Problem requirements | Present the entries below as a Markdown table with the columns Row and Text, one line per row and blank lines left out. Start at the line containing "in bar, given", continue through the line containing "The voltage is 30V", and omit the pictures.

Recorded information |
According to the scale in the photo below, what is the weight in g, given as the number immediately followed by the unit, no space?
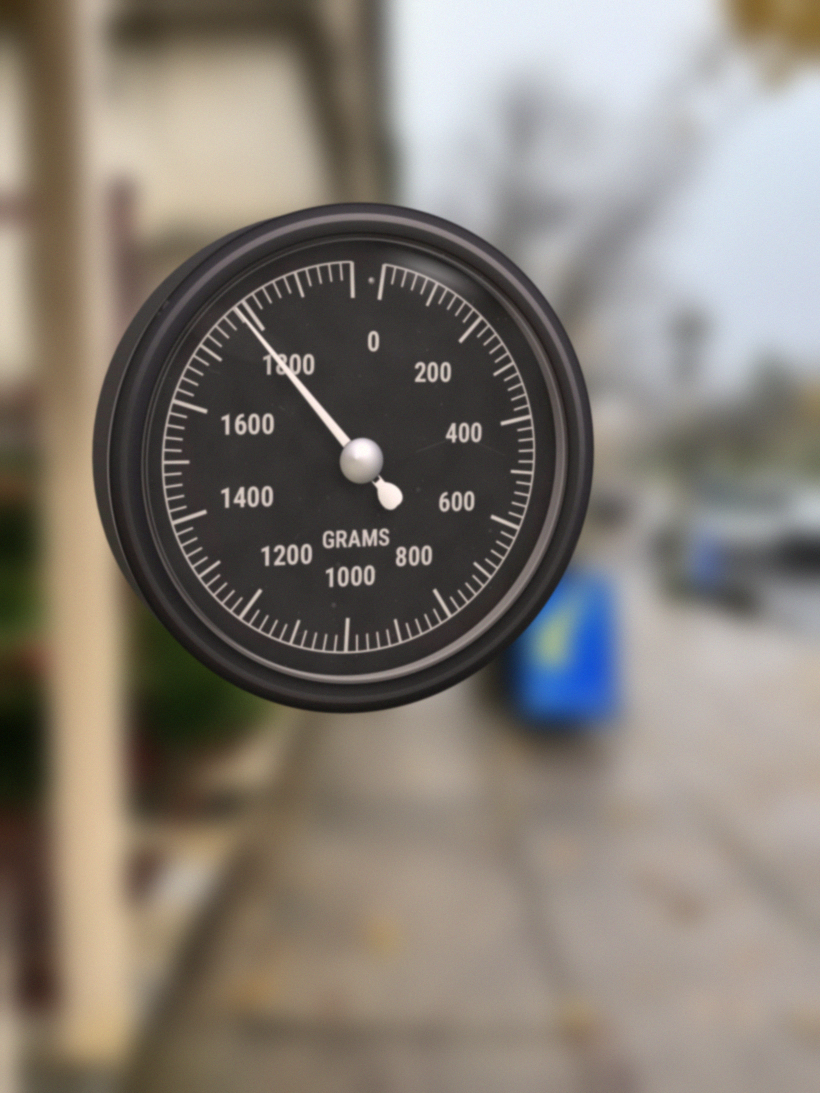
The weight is 1780g
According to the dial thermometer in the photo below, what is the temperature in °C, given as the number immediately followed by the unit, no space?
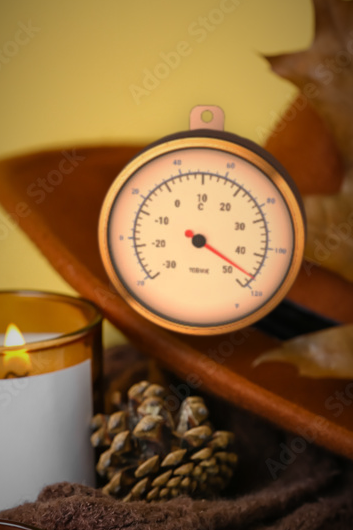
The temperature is 46°C
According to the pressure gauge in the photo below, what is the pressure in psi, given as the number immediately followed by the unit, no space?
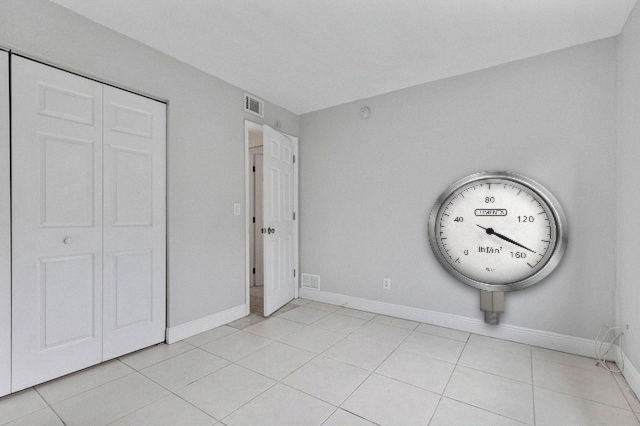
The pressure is 150psi
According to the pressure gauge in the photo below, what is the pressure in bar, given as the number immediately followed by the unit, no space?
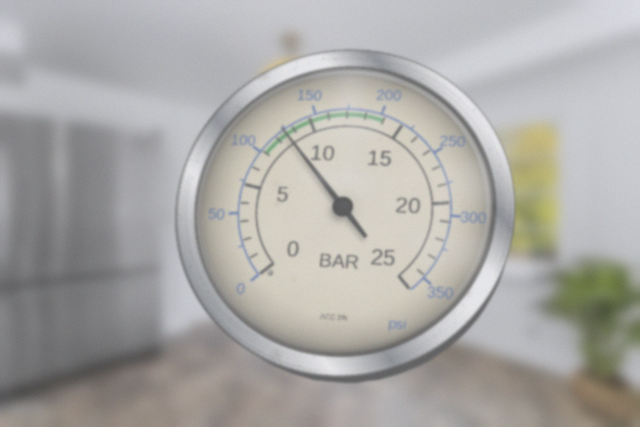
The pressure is 8.5bar
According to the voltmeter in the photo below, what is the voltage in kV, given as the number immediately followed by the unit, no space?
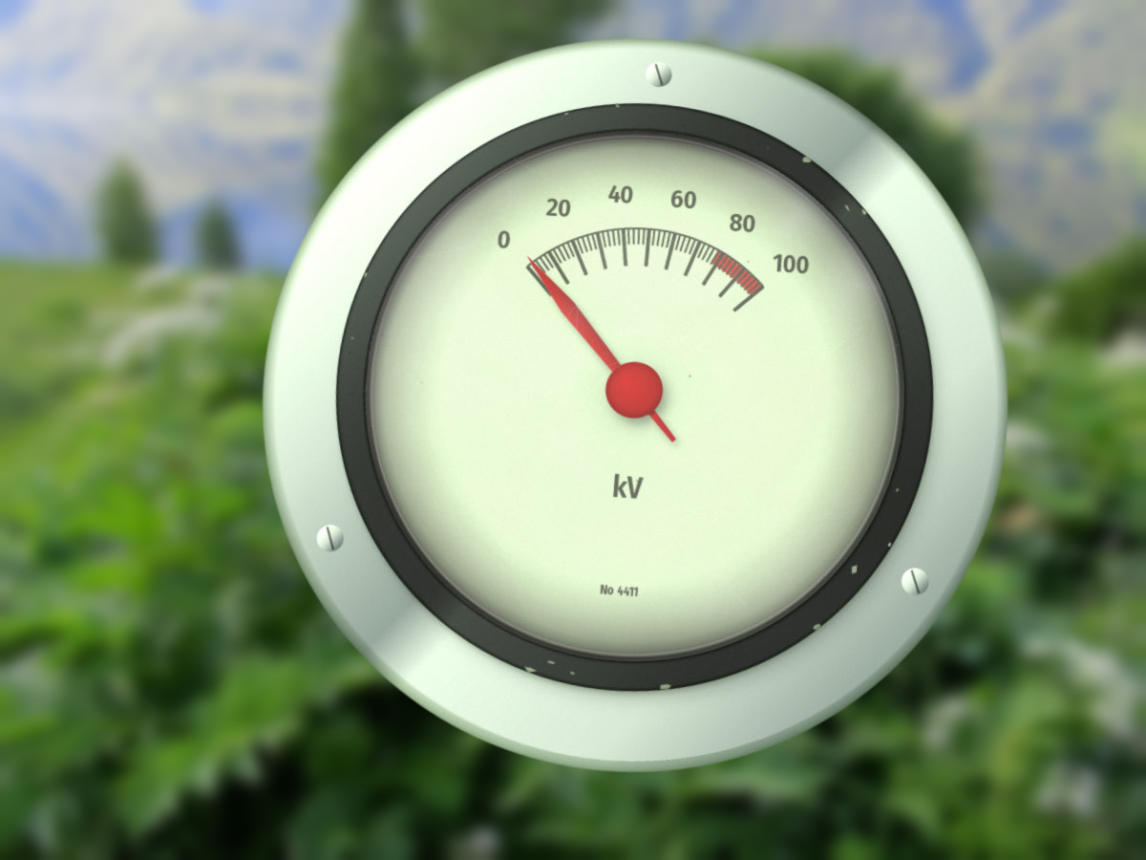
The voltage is 2kV
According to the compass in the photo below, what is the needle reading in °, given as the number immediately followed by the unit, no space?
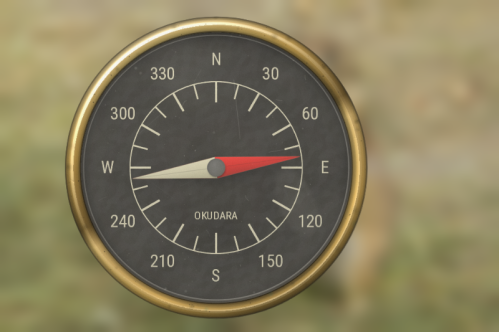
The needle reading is 82.5°
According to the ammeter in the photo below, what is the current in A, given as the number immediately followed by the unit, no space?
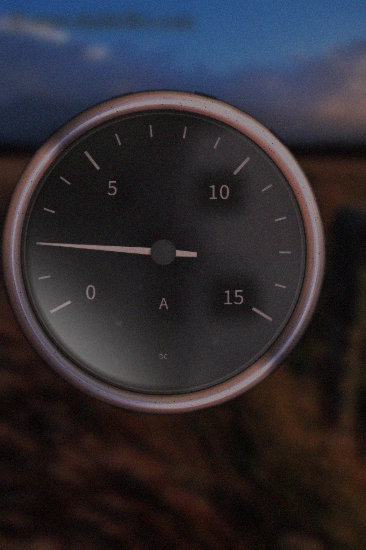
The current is 2A
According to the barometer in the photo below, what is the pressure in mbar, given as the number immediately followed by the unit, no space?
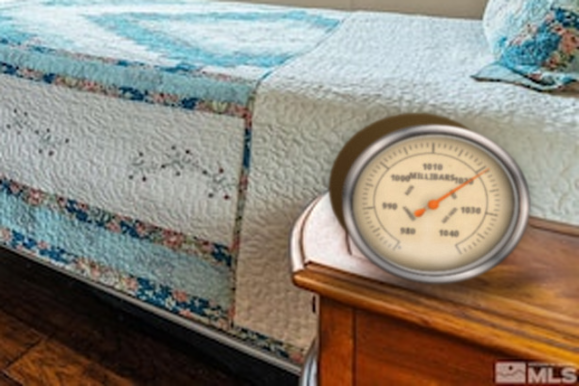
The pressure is 1020mbar
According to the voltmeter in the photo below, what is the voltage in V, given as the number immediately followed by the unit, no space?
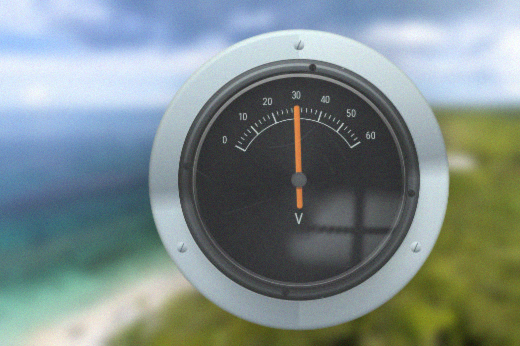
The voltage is 30V
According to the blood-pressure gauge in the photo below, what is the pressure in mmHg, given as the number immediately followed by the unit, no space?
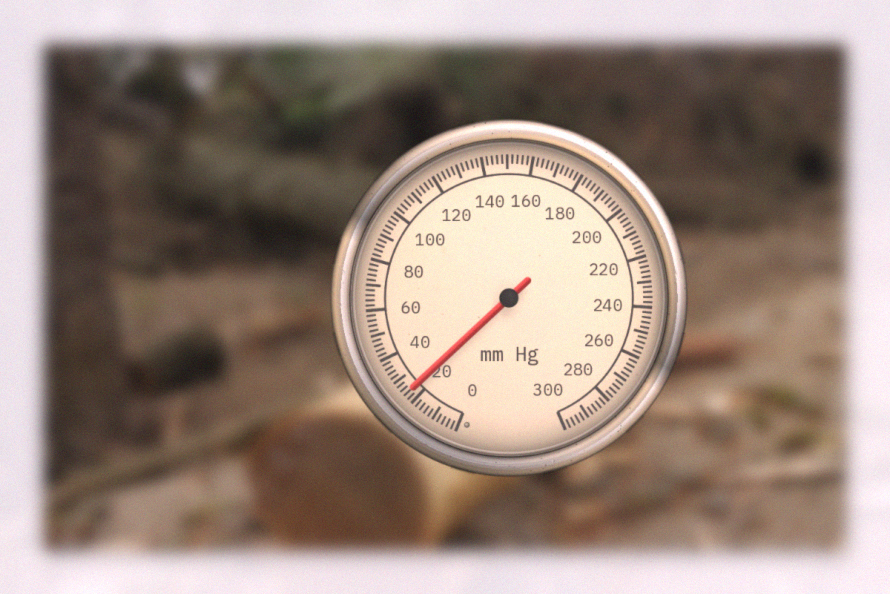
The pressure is 24mmHg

Task result |
| Row | Text |
|---|---|
| 1 | According to the pressure gauge in the photo below, what is the pressure in bar, given as the number immediately followed by the unit, no space? |
| 2 | The pressure is 8.5bar |
| 3 | According to the voltmeter in the photo below, what is the voltage in kV, given as the number immediately followed by the unit, no space? |
| 4 | The voltage is 2kV |
| 5 | According to the compass in the photo below, what is the needle reading in °, given as the number immediately followed by the unit, no space? |
| 6 | The needle reading is 82.5° |
| 7 | According to the ammeter in the photo below, what is the current in A, given as the number immediately followed by the unit, no space? |
| 8 | The current is 2A |
| 9 | According to the barometer in the photo below, what is the pressure in mbar, given as the number immediately followed by the unit, no space? |
| 10 | The pressure is 1020mbar |
| 11 | According to the voltmeter in the photo below, what is the voltage in V, given as the number immediately followed by the unit, no space? |
| 12 | The voltage is 30V |